CITY OF ESTHERVILLE, Appellant.
No. 55092.
Supreme Court of Iowa.
June 29, 1972.

Page 127

Daniel D. Sanderson, Estherville, and Pendleton & Pendleton, Storm Lake, for appellant.

Fitzgibbons Brothers, Estherville, for appellees.

REYNOLDSON, Justice.

This was a law action for damages. Defendant city appeals from judgment based on a jury verdict awarding William 'Willy' Rosenau, age 14, damages for personal injuries, and awarding his father damages for medical expenses, loss of earnings and society and service of his son. Willy's injuries were sustained when an unexploded pyrotechnic device, found after a July 4th fireworks display conducted by the city and the Estherville Chamber of Commerce, went off in his hand after being ignited.
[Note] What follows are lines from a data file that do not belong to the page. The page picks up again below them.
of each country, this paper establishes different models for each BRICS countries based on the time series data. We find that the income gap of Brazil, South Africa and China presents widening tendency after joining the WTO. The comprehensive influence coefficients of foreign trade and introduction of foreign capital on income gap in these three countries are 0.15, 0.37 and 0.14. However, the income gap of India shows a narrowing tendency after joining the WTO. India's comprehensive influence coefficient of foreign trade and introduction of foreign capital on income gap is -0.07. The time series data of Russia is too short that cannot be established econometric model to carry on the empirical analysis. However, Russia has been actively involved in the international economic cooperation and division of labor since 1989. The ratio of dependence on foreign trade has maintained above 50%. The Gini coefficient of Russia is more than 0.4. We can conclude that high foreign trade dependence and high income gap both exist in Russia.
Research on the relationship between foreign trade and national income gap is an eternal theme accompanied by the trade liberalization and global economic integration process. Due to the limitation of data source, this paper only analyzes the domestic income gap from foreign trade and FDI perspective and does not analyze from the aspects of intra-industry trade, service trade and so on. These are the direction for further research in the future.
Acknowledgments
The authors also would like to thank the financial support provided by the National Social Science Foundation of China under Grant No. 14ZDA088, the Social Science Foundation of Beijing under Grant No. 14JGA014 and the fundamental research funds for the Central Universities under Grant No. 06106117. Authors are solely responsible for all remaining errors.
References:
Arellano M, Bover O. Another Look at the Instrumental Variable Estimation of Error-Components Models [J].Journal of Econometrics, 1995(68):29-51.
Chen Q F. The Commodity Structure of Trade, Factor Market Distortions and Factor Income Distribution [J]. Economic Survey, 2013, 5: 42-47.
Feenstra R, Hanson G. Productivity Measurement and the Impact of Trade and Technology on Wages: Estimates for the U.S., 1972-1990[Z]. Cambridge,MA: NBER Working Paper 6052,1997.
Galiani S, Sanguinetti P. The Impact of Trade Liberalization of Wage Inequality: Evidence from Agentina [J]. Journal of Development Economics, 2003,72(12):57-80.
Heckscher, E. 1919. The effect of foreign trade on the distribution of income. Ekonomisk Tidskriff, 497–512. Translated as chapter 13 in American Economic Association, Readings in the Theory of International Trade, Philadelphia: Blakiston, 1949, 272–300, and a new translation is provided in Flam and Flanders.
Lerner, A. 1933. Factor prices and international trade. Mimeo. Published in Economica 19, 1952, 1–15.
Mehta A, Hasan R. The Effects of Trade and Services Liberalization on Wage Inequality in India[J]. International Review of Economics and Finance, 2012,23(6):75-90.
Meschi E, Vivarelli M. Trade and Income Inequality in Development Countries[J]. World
Fireworks for this 1969 celebration were ordered by the city from Rich Bros. Interstate Display Fireworks Co. of South Dakota. Included in the display were a number of 'thunder and rainbow' aerial shells. These were 'Class B' fireworks, sold only on permit, not 'Class C' fireworks which may be sold over-the-counter in many states but not in Iowa. The statutory permit (§ 732.18, The Code) was issued by Estherville's clerk to the city of Estherville as permittee.

The record is clear this was a promotional project by the city and the Estherville Chamber of Commerce. The Chamber ultimately reimbursed the city for one-half of the $500 fireworks cost. The city in prior years had participated in this event, which until 1968 had been held on the country club grounds. In 1968 and 1969 the site selected was a ball park within the city limits. Although ownership of this park was not established, evidence was introduced that the city furnished electricity for lighting and its recreation department supervised the area. The park is near high school and grade school buildings and a residential area. It was unfenced and easily accessible from any direction. Children customarily played there.
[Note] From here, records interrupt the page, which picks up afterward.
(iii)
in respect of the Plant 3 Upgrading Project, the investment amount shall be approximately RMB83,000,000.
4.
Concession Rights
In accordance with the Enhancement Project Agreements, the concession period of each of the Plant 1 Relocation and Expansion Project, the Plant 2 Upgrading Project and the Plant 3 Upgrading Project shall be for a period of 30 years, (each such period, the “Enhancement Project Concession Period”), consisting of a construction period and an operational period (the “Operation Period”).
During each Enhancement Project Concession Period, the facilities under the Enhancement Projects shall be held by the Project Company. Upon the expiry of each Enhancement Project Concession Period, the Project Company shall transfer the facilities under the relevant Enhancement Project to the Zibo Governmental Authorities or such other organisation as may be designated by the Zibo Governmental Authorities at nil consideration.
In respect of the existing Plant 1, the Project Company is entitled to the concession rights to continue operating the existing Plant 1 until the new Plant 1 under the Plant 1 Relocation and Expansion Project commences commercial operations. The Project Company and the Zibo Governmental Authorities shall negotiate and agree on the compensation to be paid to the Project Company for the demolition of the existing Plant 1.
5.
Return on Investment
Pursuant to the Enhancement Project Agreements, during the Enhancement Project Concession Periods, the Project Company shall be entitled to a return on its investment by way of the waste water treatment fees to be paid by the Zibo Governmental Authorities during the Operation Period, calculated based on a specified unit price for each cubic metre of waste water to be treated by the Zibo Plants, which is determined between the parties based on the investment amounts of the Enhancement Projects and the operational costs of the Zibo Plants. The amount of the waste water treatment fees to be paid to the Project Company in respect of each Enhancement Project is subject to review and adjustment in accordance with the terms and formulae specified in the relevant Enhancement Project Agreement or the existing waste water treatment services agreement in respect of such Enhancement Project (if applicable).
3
As in past years, the city firemen conducted the 1969 display. A fire truck was on the scene. As the devices were ignited four malfunctions occurred, including two premature explosions of aerial bombs. One malfunction resulted in secondary explosions on the ground. A fireman was wounded, taken from the scene, and given medical treatment.

Following the display, though lighting was available, the fire department made no effort to search the park for unexploded devices or restrict persons from the area until this could be done. There was trial evidence from which the jury could have found these precautions were contained in Rich Bros. written instructions, drawn to the attention of city employees in prior years, and sent with this display. Further, the area was not wet down after the event.
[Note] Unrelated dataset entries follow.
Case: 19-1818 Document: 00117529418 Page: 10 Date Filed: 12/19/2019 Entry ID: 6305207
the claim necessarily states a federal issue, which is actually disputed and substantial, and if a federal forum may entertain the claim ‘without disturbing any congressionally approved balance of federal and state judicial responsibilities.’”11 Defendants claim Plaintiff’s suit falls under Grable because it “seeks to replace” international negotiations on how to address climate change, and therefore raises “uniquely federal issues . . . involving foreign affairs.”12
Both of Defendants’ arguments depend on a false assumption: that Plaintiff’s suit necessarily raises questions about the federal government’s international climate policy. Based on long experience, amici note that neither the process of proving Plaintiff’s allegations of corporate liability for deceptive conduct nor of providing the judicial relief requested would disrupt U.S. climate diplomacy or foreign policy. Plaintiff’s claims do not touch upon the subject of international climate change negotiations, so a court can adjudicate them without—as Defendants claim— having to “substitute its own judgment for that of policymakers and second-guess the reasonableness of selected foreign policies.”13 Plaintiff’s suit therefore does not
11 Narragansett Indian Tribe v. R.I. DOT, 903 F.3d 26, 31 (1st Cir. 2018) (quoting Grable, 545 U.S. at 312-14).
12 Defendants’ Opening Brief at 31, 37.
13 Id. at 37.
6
The next morning a Chamber of Commerce representative, assisted by two small boys, picked up the area. Several misfired devices were discovered and detonated in a barrel.

On the same morning, after this 'cleanup,' two of Willy's young friends found unexploded devices in the park and took them to a residence where Willy was an overnight guest. Willy ignited one of these devices on the ground in the back yard. It clipped the grass in a small area and made a sound described by one boy as approximating the noise made by a 'black cat' firecracker rather than the noise made by the July 4th fireworks display. (A 'black cat' was the class 'C' type firecracker with which Willy and his friends had some experience.) The other boy

Page 128

present said the noise was louder than a 'black cat.'

Willy returned with his friends to the park and there found a fused device about two and a half inches long and one-half inch in diameter, wrapped in a brown paper with a string around it. That evening during a family picnic Willy held this device in his hand while a friend ignited the fuse. Before he could throw it, it exploded in his hand.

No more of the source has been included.